> Requirement: All lines from the one that contains "Net Weight | |" through the final line of the entries must be repeated exactly. No other lines belong in the output.

> Dataset entries:
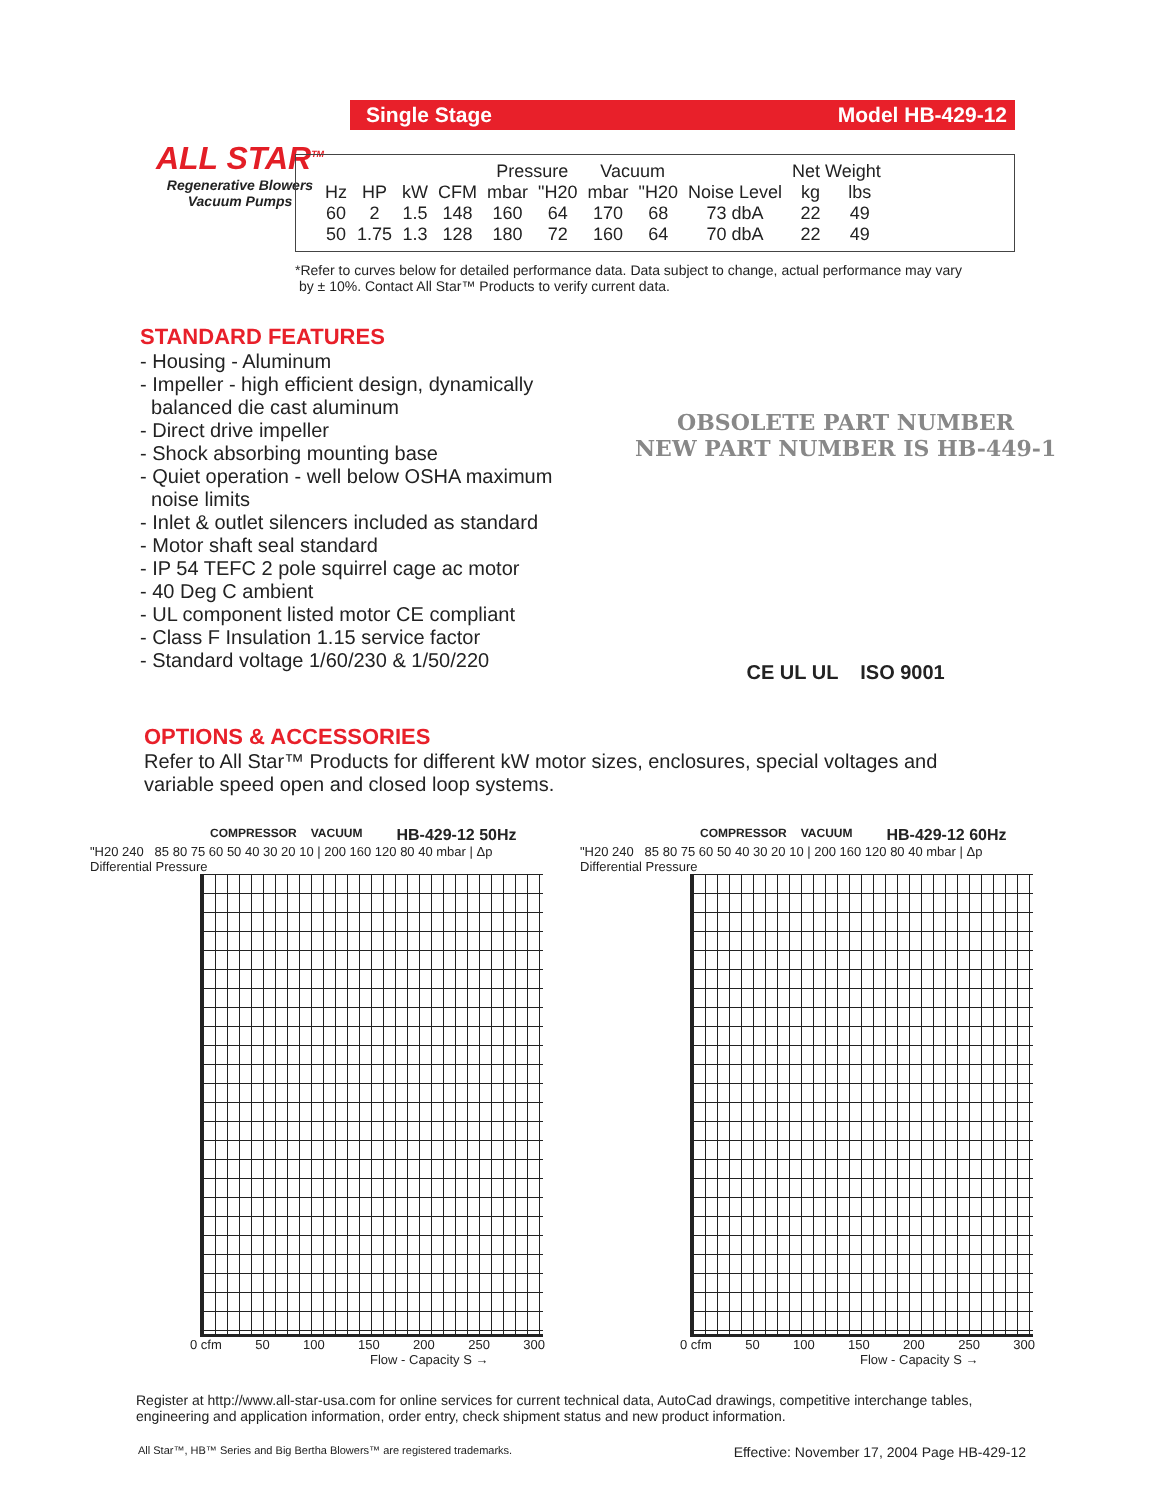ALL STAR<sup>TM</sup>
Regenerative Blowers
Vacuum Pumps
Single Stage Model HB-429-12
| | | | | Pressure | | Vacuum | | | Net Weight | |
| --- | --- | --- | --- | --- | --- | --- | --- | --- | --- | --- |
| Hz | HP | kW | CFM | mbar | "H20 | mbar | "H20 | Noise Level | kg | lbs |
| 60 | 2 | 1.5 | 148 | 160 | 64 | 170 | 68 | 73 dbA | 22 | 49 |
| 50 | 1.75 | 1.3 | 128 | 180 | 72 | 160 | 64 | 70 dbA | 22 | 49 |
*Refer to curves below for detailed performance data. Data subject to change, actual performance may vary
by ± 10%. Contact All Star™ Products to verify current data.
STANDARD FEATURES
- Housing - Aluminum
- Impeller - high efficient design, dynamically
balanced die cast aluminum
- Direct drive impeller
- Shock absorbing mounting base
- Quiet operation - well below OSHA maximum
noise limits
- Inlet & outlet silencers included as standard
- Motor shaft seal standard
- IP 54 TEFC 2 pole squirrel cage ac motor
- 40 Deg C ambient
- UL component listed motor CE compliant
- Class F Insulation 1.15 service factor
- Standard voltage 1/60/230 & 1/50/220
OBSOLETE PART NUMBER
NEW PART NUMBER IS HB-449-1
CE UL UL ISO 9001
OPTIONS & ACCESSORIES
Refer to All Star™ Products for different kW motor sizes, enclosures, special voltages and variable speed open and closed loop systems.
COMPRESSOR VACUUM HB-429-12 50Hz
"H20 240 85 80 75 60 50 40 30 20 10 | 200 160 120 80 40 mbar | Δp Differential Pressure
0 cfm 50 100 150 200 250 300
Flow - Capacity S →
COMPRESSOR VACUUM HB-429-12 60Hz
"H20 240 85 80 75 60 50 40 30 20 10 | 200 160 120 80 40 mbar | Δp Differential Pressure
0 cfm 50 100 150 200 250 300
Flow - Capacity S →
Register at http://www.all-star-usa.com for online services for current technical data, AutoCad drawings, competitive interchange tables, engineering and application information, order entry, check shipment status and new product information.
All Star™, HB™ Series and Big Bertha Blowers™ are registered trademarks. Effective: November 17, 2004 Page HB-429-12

> Result for this exercise:
| | | | | Pressure | | Vacuum | | | Net Weight | |
| --- | --- | --- | --- | --- | --- | --- | --- | --- | --- | --- |
| Hz | HP | kW | CFM | mbar | "H20 | mbar | "H20 | Noise Level | kg | lbs |
| 60 | 2 | 1.5 | 148 | 160 | 64 | 170 | 68 | 73 dbA | 22 | 49 |
| 50 | 1.75 | 1.3 | 128 | 180 | 72 | 160 | 64 | 70 dbA | 22 | 49 |
*Refer to curves below for detailed performance data. Data subject to change, actual performance may vary
by ± 10%. Contact All Star™ Products to verify current data.
STANDARD FEATURES
- Housing - Aluminum
- Impeller - high efficient design, dynamically
balanced die cast aluminum
- Direct drive impeller
- Shock absorbing mounting base
- Quiet operation - well below OSHA maximum
noise limits
- Inlet & outlet silencers included as standard
- Motor shaft seal standard
- IP 54 TEFC 2 pole squirrel cage ac motor
- 40 Deg C ambient
- UL component listed motor CE compliant
- Class F Insulation 1.15 service factor
- Standard voltage 1/60/230 & 1/50/220
OBSOLETE PART NUMBER
NEW PART NUMBER IS HB-449-1
CE UL UL ISO 9001
OPTIONS & ACCESSORIES
Refer to All Star™ Products for different kW motor sizes, enclosures, special voltages and variable speed open and closed loop systems.
COMPRESSOR VACUUM HB-429-12 50Hz
"H20 240 85 80 75 60 50 40 30 20 10 | 200 160 120 80 40 mbar | Δp Differential Pressure
0 cfm 50 100 150 200 250 300
Flow - Capacity S →
COMPRESSOR VACUUM HB-429-12 60Hz
"H20 240 85 80 75 60 50 40 30 20 10 | 200 160 120 80 40 mbar | Δp Differential Pressure
0 cfm 50 100 150 200 250 300
Flow - Capacity S →
Register at http://www.all-star-usa.com for online services for current technical data, AutoCad drawings, competitive interchange tables, engineering and application information, order entry, check shipment status and new product information.
All Star™, HB™ Series and Big Bertha Blowers™ are registered trademarks. Effective: November 17, 2004 Page HB-429-12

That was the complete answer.